I was looking for the find and replace algorithm which editor softwares are using. for ex: notepad. when i search something and then when i replace it , how exactly it works. I am aware of rabin-karp and KMP algos. but i am wondering if they are most efficient ? and how do they replace it ? Seraching is okay, may be KMP can be applied, but replacing has some cases like when replaced words is of greater length and when it is of smaller length. Can you explain or give some link to it ? how will you shift whole text after that word in efficient way. thanks.

I would use a temporary char array -- after you find the beginning of the string to be replaced copy the first part of the original string into the temp array, copy the replacement string into the temp buffer, then finally copy the remainder of the original string

Maybe a little more efficident way is to just copy the string that is past the part to be replaced into a temp buffer, for example if you have "The quick brown fox" and you want to change "brown" to "red", copy " fox" into a temp buffer. Next truncate the original string at the beginning of the string to be replaced -- in this example it will become "The quick ". Copy the replacement string into the end of the original string -- making it "The quick red". Finally, copy the contents of the temp buffer back to the end of the original -- "The quick red fox". Of course you should use strcat() to do the actual string contatinations.

I did some tinkering with the example of Range.Find in MSDN and got this to work. "Knee" was used a lot in the file I was working.

    Private Sub FindAndReplace()
    Dim C As Range
    Dim FirstAddress As String
        With Worksheets(1).Range("a1:G40")
            Set C = .Find("Knee", LookIn:=xlValues)
            If C.Value <> Empty Then FirstAddress = C.Address
            If Not C Is Nothing Then
                Do
                    'Do what you need to do. I just printed to see that it worked
                    Debug.Print C.Address
                    Set C = .FindNext(C)
                Loop While Not C Is Nothing And C.Address <> FirstAddress
            End If
        End With
    End Sub

That is VB.NET not C. Wrong forum.

Ancient Dragon:
With appologies! I'm new to this and am likely to make mistakes.
This is not the thread I thought I was posting to and cannot find the one I thought I was posting to which included VB code that was similar to what I answered, and should have been from vb4/5/6 as that is my bookmark????
It was a nice tea with Alice, however.

Nobody but me is allowed to make mistakes here! Anyone else is just banned :) (just kidding)

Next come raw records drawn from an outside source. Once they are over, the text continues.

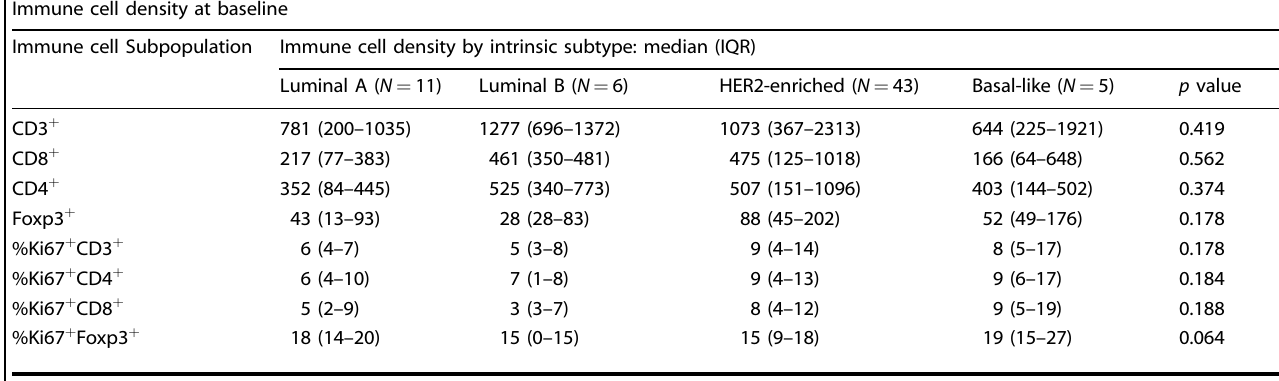
Table 1. Immune cell density at baseline and after 2 weeks of anti-HER2 treatment according to baseline PAM50 intrinsic subtype. Immune cell density at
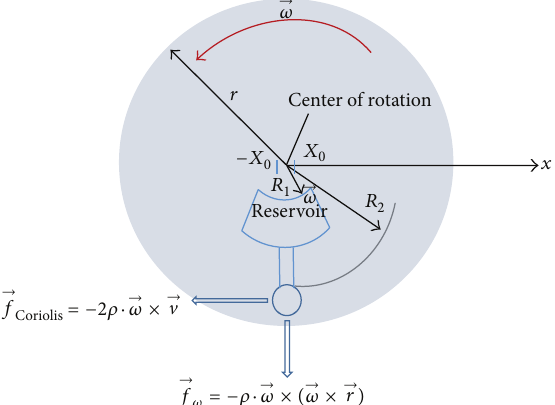
Figure 1: The width of the channel is Δ𝑥 = 2𝑥 0 , and 𝑅 1 and 𝑅 2 are the boundaries of a liquid element corresponding to its distances from the center of the CD. When CD spinning at induces the radial centrifugal force and transversal Coriolis force with respect to the flow velocity and the mass density of the liquid 𝜌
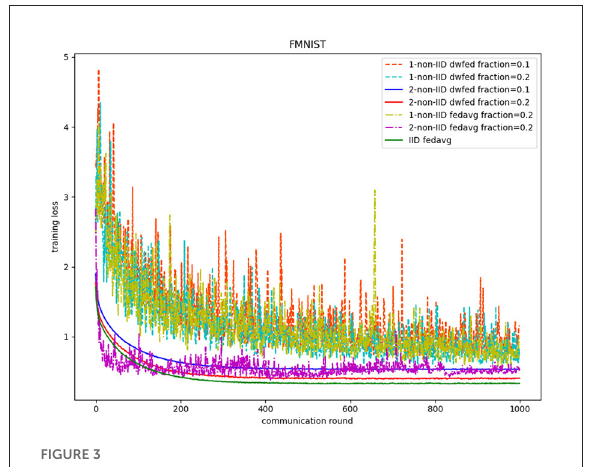
FIGURE3 Training loss on fashion MNIST.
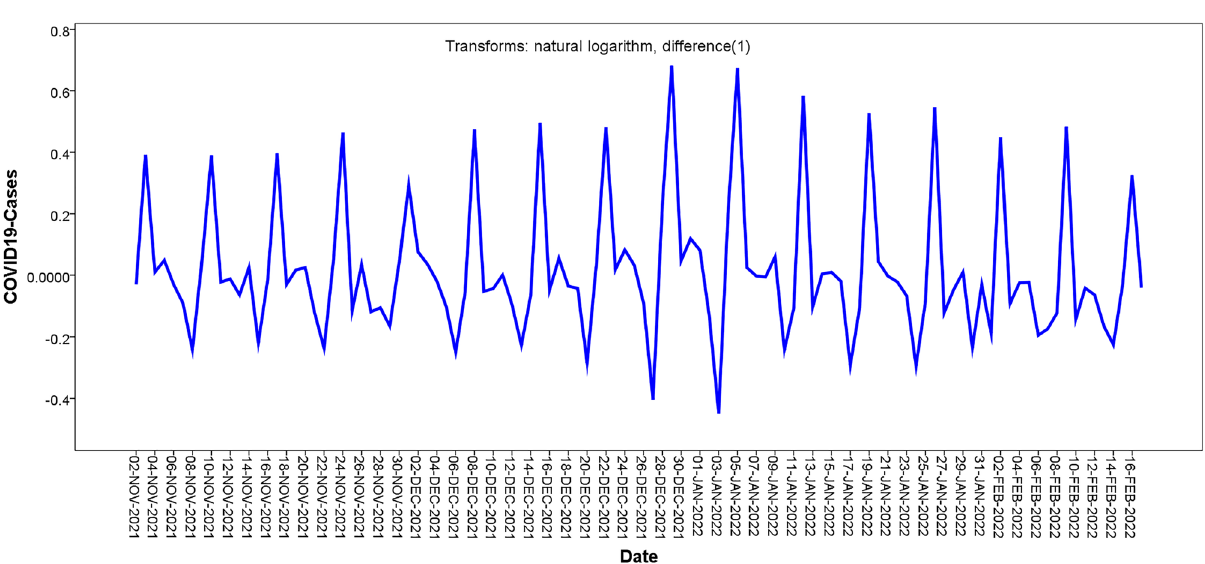
Figure.3. Time series chart of after the first-order difference and natural logarithm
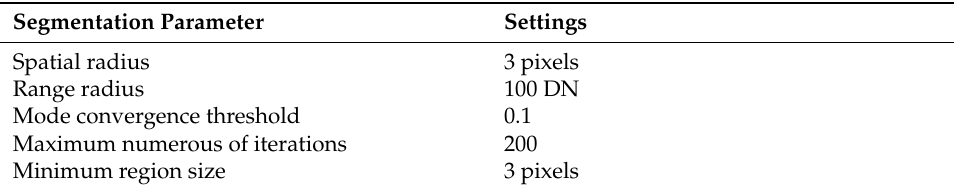
Table 6. Segmentation parameters.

@ancient dragon.. that one will use the too much space. because my text can be of miliions of characters of even more. so doing this is not good way. thanks for this , but can we think of anything more better ?

Here is one suggestion from StackOverflow -- use sed shell program. Put the text in a file then run sed against it as shown in the example in that link.

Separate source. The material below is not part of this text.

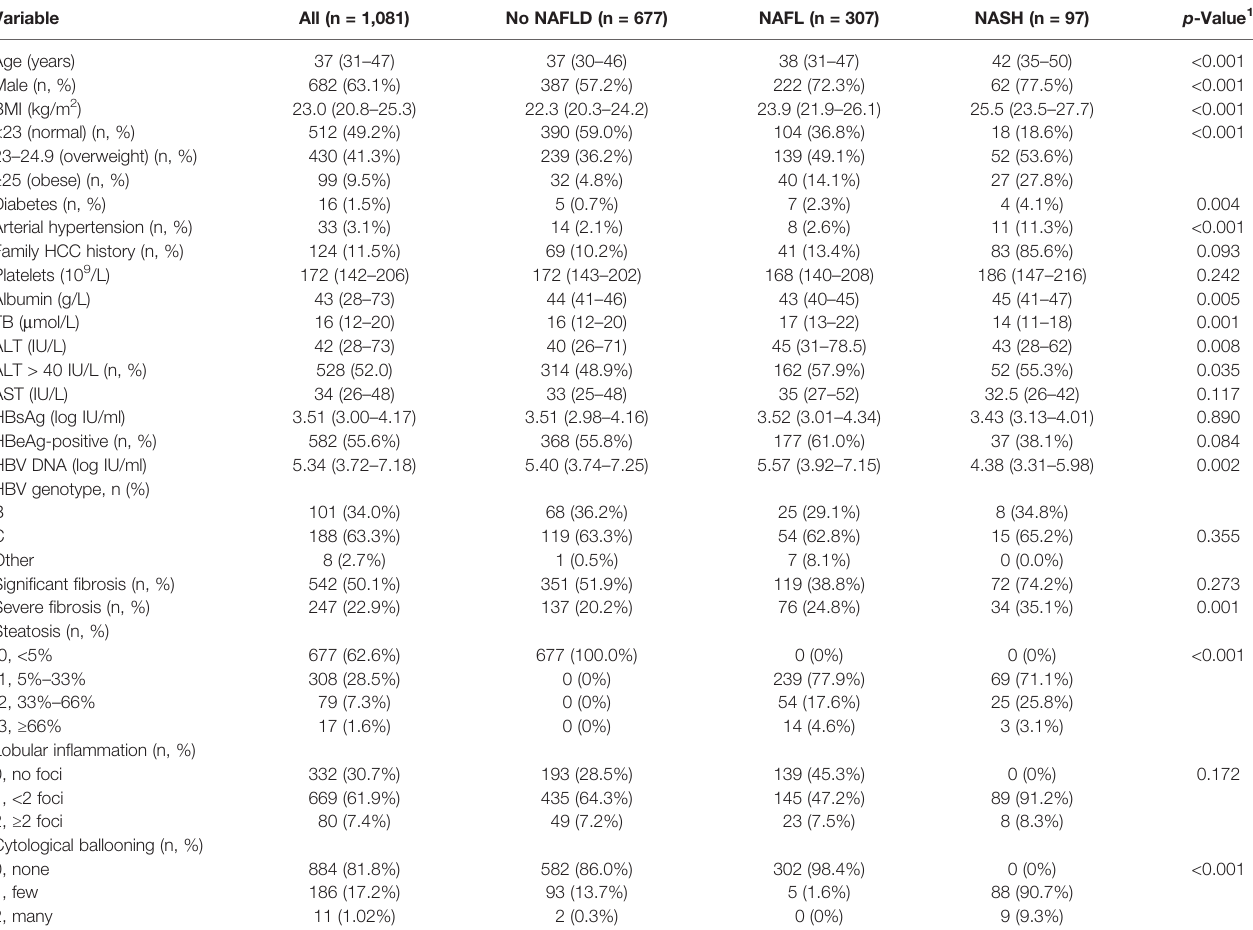
TABLE 1 | Demographic, clinical, and biochemical characteristics and liver pathological features of the patient population. Variable All (n =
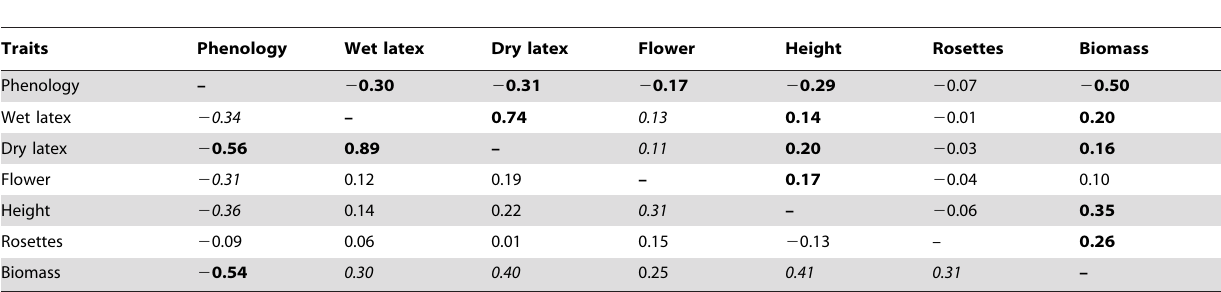
Table 3. Phenotypic and genetic correlations for six traits of greenhouse-grown Lobelia siphilitica .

Try Super sed. (for Windows command line, I believe).
http://sed.sourceforge.net/grabbag/ssed/

If you have a 2D char array, all the editing can be done in only a single row of text. This array only needs to have a few extra rows on each side of the visible text rows you see on-screen.

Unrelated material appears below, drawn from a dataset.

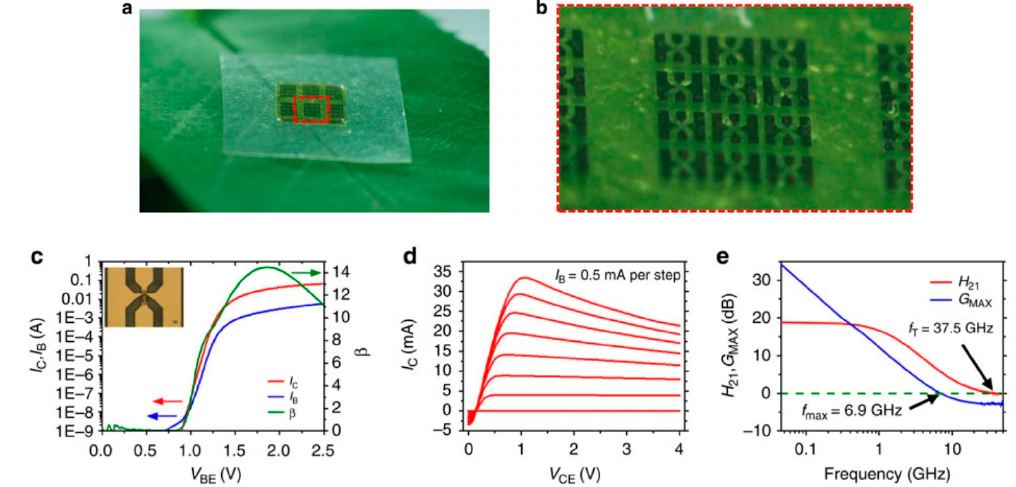
Figure 2. ( a ) Photograph of an array of heterojunction bipolar transistors (HBTs) on a transparent cellulose nanofibril (CNF) substrate; ( b ) Zoom on the array. ( c ) Collector and base currents showing the maximum gain of the device. ( d ) Collector current versus collector–emittor for various base current. ( e ) Gains (H for current, G for power) as a function of frequency, with a collector voltage of 2 V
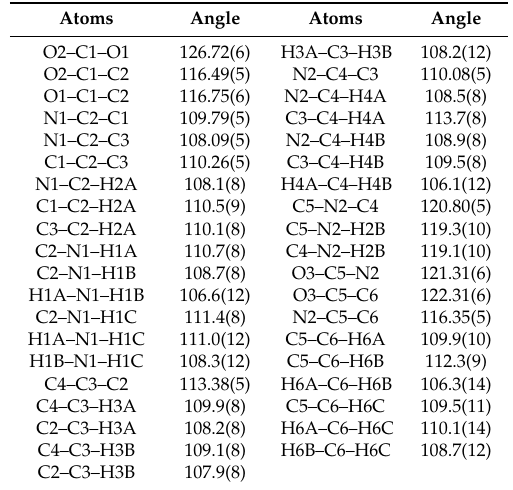
Figure 3. The γ -NADA molecule, obtained from a structure determination at 100 K. Atoms are drawn with anisotropic displacement ellipsoids of the non-hydrogen atoms as well as isotropic ones of the hydrogen atoms at the 80% probability level.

By "only a single row of text", I mean that conceptually, even a multi-line replacement, is handled just one line at a time.

Every system has a sweet spot for the number of rows to hold in the 2D char array, for fastest edits.

You can create a sed script that will loop/process all the data in a file. I do this for processing script output into CSV format data. Here is an example from my bash script:

cat >$SEDFILE <<EOF
s/^/"/
# Convert space delimiters to ","
{
 : dospc
 s/ /","/
 t dospc
}
# Convert equal sign to "," to separate tag name from value.
{
 : doequ
 s/=/","/
 t doequ
}
s/$/"/
EOF

Each bracketed block is a "do while true" loop that will loop until the 's/...' condition no longer generates any matches. Normally sed will only match one element on a line. This allows you to match any number of similar elements on any number of lines. FWIW, this process works for input files of 100's of thousands of lines, and quite efficiently!